Instructions to follow: Any picture in the data below gets skipped; print all the rest exactly.

Provided information:
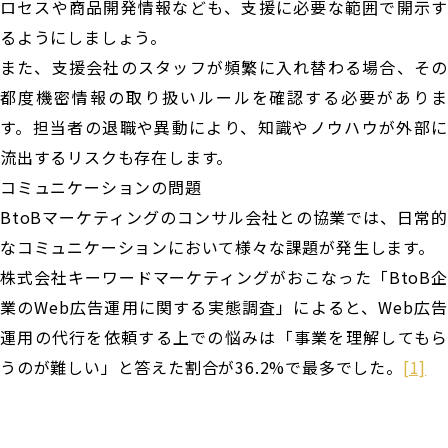
ロセスや商品開発情報なども、支援に必要な範囲で開示す
るようにしましょう。
また、支援会社のスタッフが頻繁に入れ替わる場合、その
都度機密情報の取り扱いルールを確認する必要がありま
す。担当者の退職や異動により、知識やノウハウが外部に
流出するリスクも存在します。
コミュニケーションの問題
BtoBマーケティングのコンサル会社との協業では、日常的
なコミュニケーションにおいて様々な課題が発生します。
株式会社キーワードマーケティングがおこなった「BtoB企
業のWeb広告運用に関する実態調査」によると、Web広告
運用の代行を依頼する上での悩みは「事業を理解してもら
うのが難しい」と答えた割合が36.2%で最多でした。
[1]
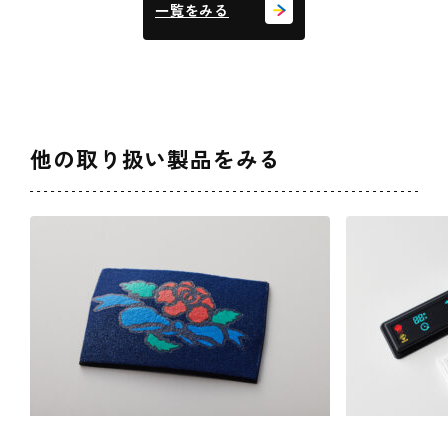
一覧をみる
他の取り扱い製品をみる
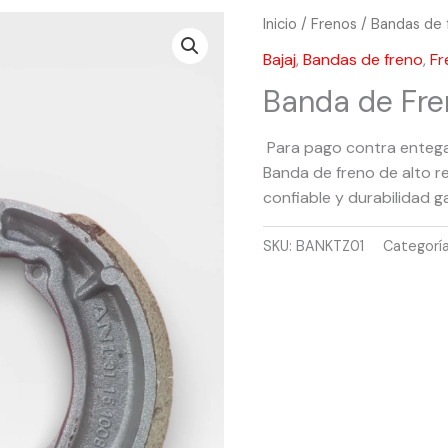
Inicio
/
Frenos
/
Bandas de 
Bajaj
,
Bandas de freno
,
Fr
Banda de Fre
Para pago contra enteg
Banda de freno de alto r
confiable y durabilidad g
SKU:
BANKTZ01
Categorí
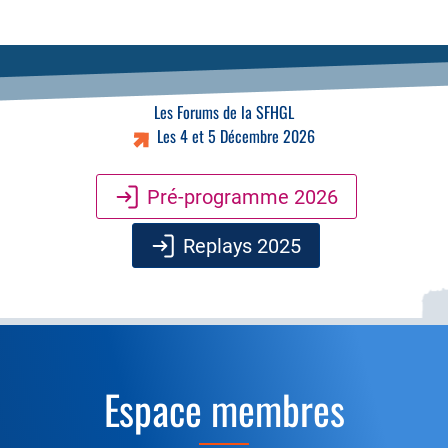
Les Forums de la SFHGL
Les 4 et 5 Décembre 2026
Pré-programme 2026
Replays 2025
Espace membres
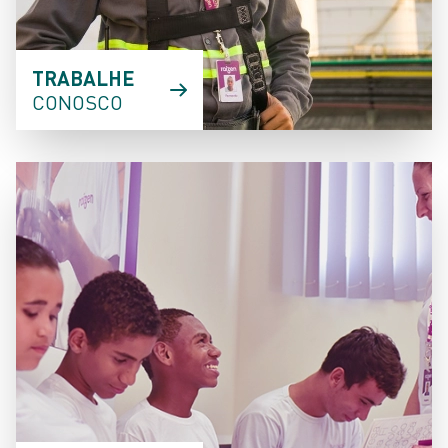
TRABALHE
CONOSCO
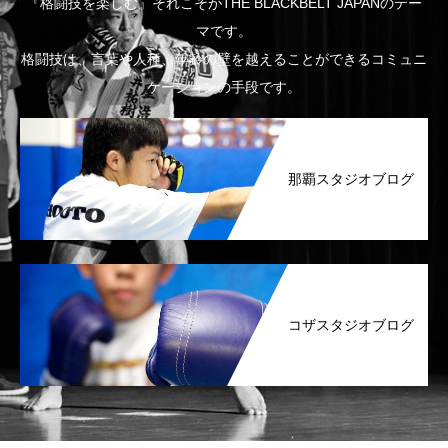
『格闘技を楽しむ』それこそがTHE BLACKBELT JAPANのテー
マです。
格闘技は、言葉や人種、年齢の壁を越えることができるコミュニ
ケーションの手段です。
那覇スタジオブログ
コザスタジオブログ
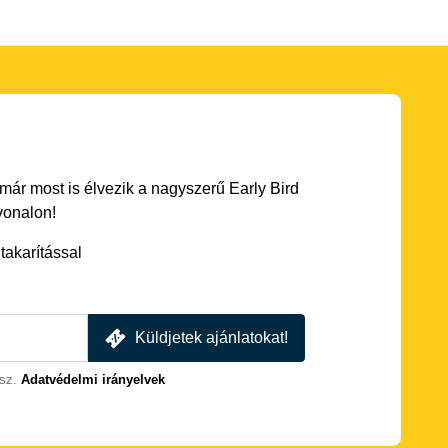
 már most is élvezik a nagyszerű Early Bird
vonalon!
akarítással
Küldjetek ajánlatokat!
sz.
Adatvédelmi irányelvek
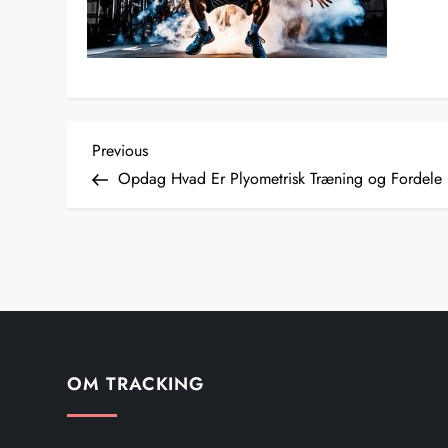
I
Previous
Previous
Post
Opdag Hvad Er Plyometrisk Træning og Fordele
n
d
l
æ
g
OM TRACKING
s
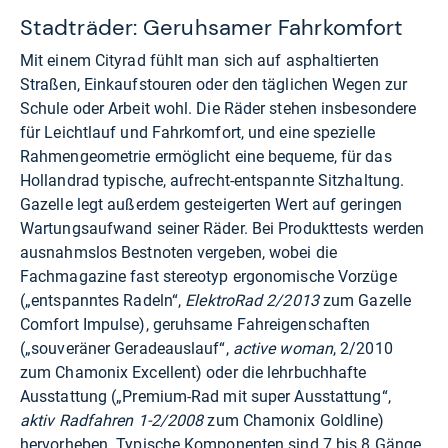
Stadträder: Geruhsamer Fahrkomfort
Mit einem Cityrad fühlt man sich auf asphaltierten
Straßen, Einkaufstouren oder den täglichen Wegen zur
Schule oder Arbeit wohl. Die Räder stehen insbesondere
für Leichtlauf und Fahrkomfort, und eine spezielle
Rahmengeometrie ermöglicht eine bequeme, für das
Hollandrad typische, aufrecht-entspannte Sitzhaltung.
Gazelle legt außerdem gesteigerten Wert auf geringen
Wartungsaufwand seiner Räder. Bei Produkttests werden
ausnahmslos Bestnoten vergeben, wobei die
Fachmagazine fast stereotyp ergonomische Vorzüge
(„entspanntes Radeln“,
ElektroRad 2/2013
zum Gazelle
Comfort Impulse), geruhsame Fahreigenschaften
(„souveräner Geradeauslauf“,
active woman
, 2/2010
zum Chamonix Excellent) oder die lehrbuchhafte
Ausstattung („Premium-Rad mit super Ausstattung“,
aktiv Radfahren 1-2/2008
zum Chamonix Goldline)
hervorheben. Typische Komponenten sind 7 bis 8 Gänge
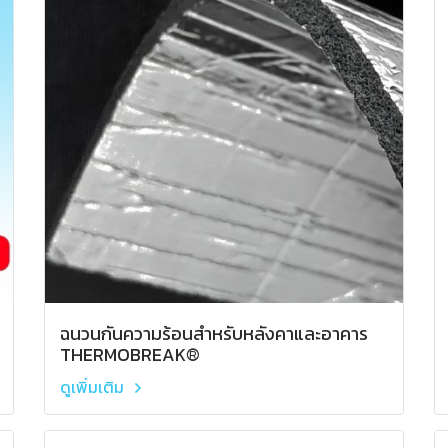
ฉนวนกันความร้อนสำหรับหลังคาและอาคาร
THERMOBREAK®
ดูเพิ่มเติม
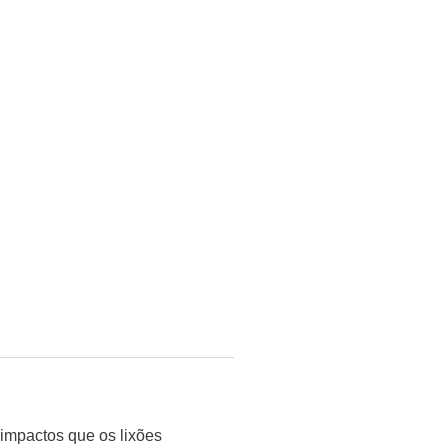
impactos que os lixões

Task response:
ロセスや商品開発情報なども、支援に必要な範囲で開示す
るようにしましょう。
また、支援会社のスタッフが頻繁に入れ替わる場合、その
都度機密情報の取り扱いルールを確認する必要がありま
す。担当者の退職や異動により、知識やノウハウが外部に
流出するリスクも存在します。
コミュニケーションの問題
BtoBマーケティングのコンサル会社との協業では、日常的
なコミュニケーションにおいて様々な課題が発生します。
株式会社キーワードマーケティングがおこなった「BtoB企
業のWeb広告運用に関する実態調査」によると、Web広告
運用の代行を依頼する上での悩みは「事業を理解してもら
うのが難しい」と答えた割合が36.2%で最多でした。
[1]
一覧をみる
他の取り扱い製品をみる
Inicio
/
Frenos
/
Bandas de 
Bajaj
,
Bandas de freno
,
Fr
Banda de Fre
Para pago contra enteg
Banda de freno de alto r
confiable y durabilidad g
SKU:
BANKTZ01
Categorí
Les Forums de la SFHGL
Les 4 et 5 Décembre 2026
Pré-programme 2026
Replays 2025
Espace membres
TRABALHE
CONOSCO
『格闘技を楽しむ』それこそがTHE BLACKBELT JAPANのテー
マです。
格闘技は、言葉や人種、年齢の壁を越えることができるコミュニ
ケーションの手段です。
那覇スタジオブログ
コザスタジオブログ
 már most is élvezik a nagyszerű Early Bird
vonalon!
akarítással
Küldjetek ajánlatokat!
sz.
Adatvédelmi irányelvek
I
Previous
Previous
Post
Opdag Hvad Er Plyometrisk Træning og Fordele
n
d
l
æ
g
OM TRACKING
s
Stadträder: Geruhsamer Fahrkomfort
Mit einem Cityrad fühlt man sich auf asphaltierten
Straßen, Einkaufstouren oder den täglichen Wegen zur
Schule oder Arbeit wohl. Die Räder stehen insbesondere
für Leichtlauf und Fahrkomfort, und eine spezielle
Rahmengeometrie ermöglicht eine bequeme, für das
Hollandrad typische, aufrecht-entspannte Sitzhaltung.
Gazelle legt außerdem gesteigerten Wert auf geringen
Wartungsaufwand seiner Räder. Bei Produkttests werden
ausnahmslos Bestnoten vergeben, wobei die
Fachmagazine fast stereotyp ergonomische Vorzüge
(„entspanntes Radeln“,
ElektroRad 2/2013
zum Gazelle
Comfort Impulse), geruhsame Fahreigenschaften
(„souveräner Geradeauslauf“,
active woman
, 2/2010
zum Chamonix Excellent) oder die lehrbuchhafte
Ausstattung („Premium-Rad mit super Ausstattung“,
aktiv Radfahren 1-2/2008
zum Chamonix Goldline)
hervorheben. Typische Komponenten sind 7 bis 8 Gänge
ฉนวนกันความร้อนสำหรับหลังคาและอาคาร
THERMOBREAK®
ดูเพิ่มเติม
impactos que os lixões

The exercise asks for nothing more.